Ecco perché rispetto i caduti della redazione di “Charlie Hebdo”, m’inchino di fronte al loro sacrificio, deploro la violenza che li ha strappati alla vita e ai loro cari: ma rivendico il mio diritto a non solidarizzare con un giornale che mostrava in prima pagine la caricatura della Madonna che a gambe divaricate partorisce un grottesco Bambino Gesù. So bene che il problema non sta affatto nell’identificarsi o meno con “Charlie” ma nel ribadire che l’espressione di un parere, di un certo modo di vedere il mondo, può essere contestabile e perfino aberrante finché si vuole ma non può meritare la morte. Le nostre leggi garantiscono la libertà di espressione e di opinione, anche se e quando alcune espressioni di essa possono essere, nei confronti di alcuni, più lesive di un atto di violenza. Se un disegnatore di “Cahrlie Hebdo” mi avesse preso a pugni, sarebbe stato querelato, processato e probabilmente condannato; eppure, con quella vignetta della Vergine Maria profanata nell’atto intimo, sacro e misterioso del parto, egli mi ha fatto molto più male, mi ha offeso e colpito ancora più duramente; eppure la legge non mi fornisce alcuno strumento per reagire, per rivendicare la mia dignità. Certo, senza dubbio egli non meritava di morire per questo sotto i colpi di un assassino convinto per giunta di farsi con ciò strumento della volontà divina.

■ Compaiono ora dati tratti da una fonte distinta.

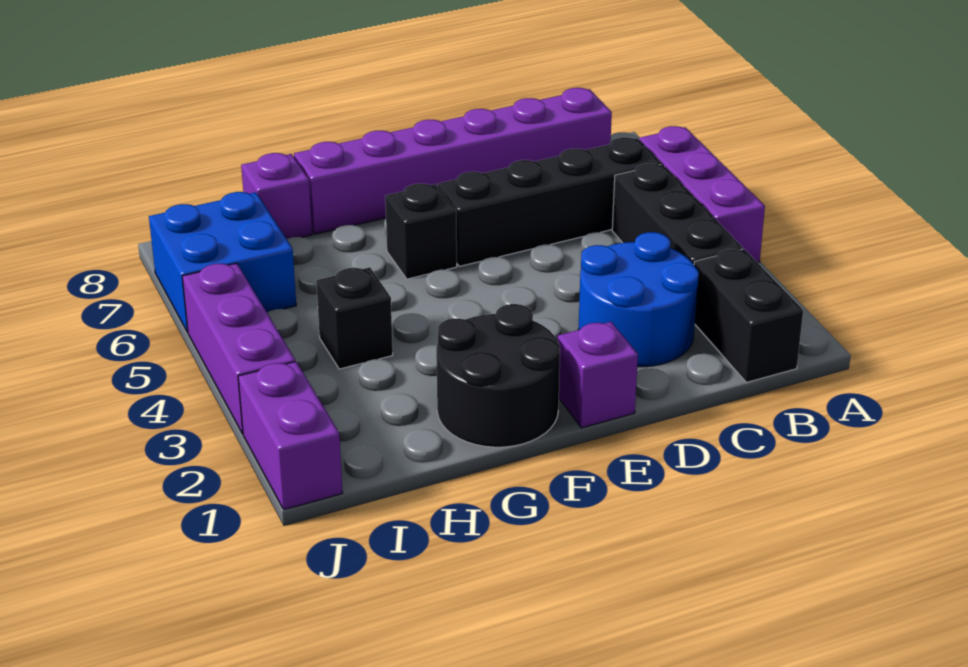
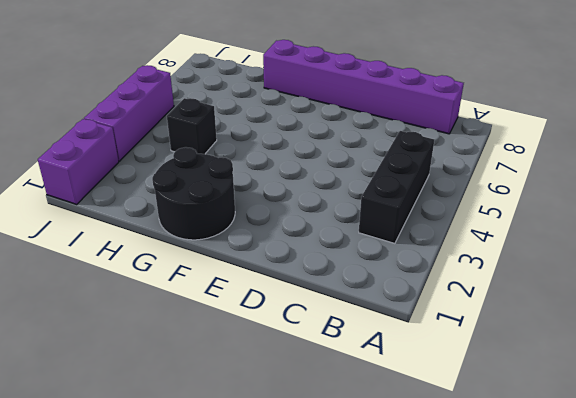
none -> purple 1x3 brick [639,126,765,263]
none -> black 1x2 brick [694,249,803,382]
none -> black 1x4 brick [438,137,661,266]

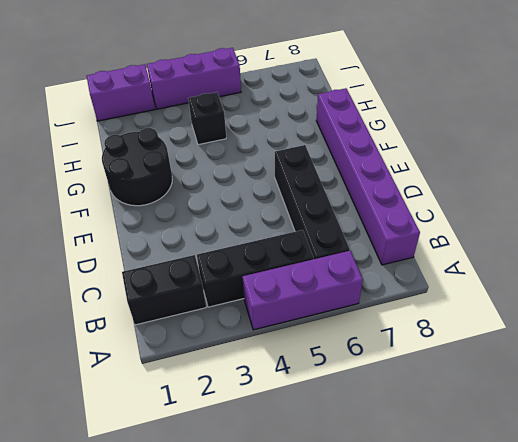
none -> blue 2x2 round brick [578,232,699,367]
none -> purple 1x1 brick [557,322,638,428]
none -> black 1x1 brick [385,184,457,279]

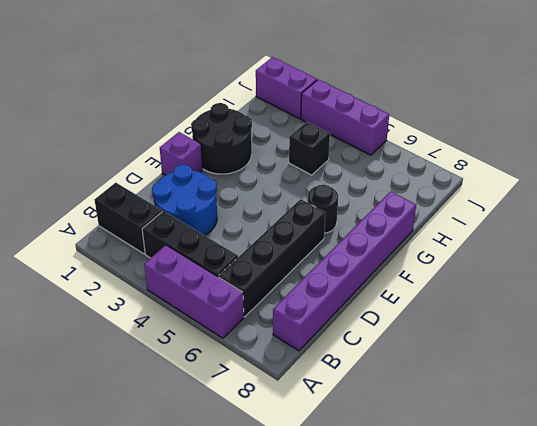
black 1x1 round brick [307,185,338,233] -> black 1x1 brick [385,184,457,279]
none -> purple 1x1 brick [241,153,312,239]
none -> blue 2x2 brick [149,192,296,332]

Non è ad ogni buon conto solo la morte dei poliziotti, che sono caduti nell’adempimento del loro dovere e meritano ogni onore, e nemmeno quella delle povere innocenti vite stroncate dei clienti ebrei del supermercato kasher a commuovermi e ad addolorarmi. Piango sinceramente la scomparsa dell’équipe di “Cahrlie Hebdo” e penso con grande mestizia al dolore di tante famiglie così duramente colpite. Ma non sono disposto per questo a rinunziare alla mia dignità e a una cultura, la mia, che è radicalmente lontana dalla loro; e il lutto, che va condiviso, non può comunque avvicinarla ad essa.

Non: désolé, mais je ne suis pas Charlie.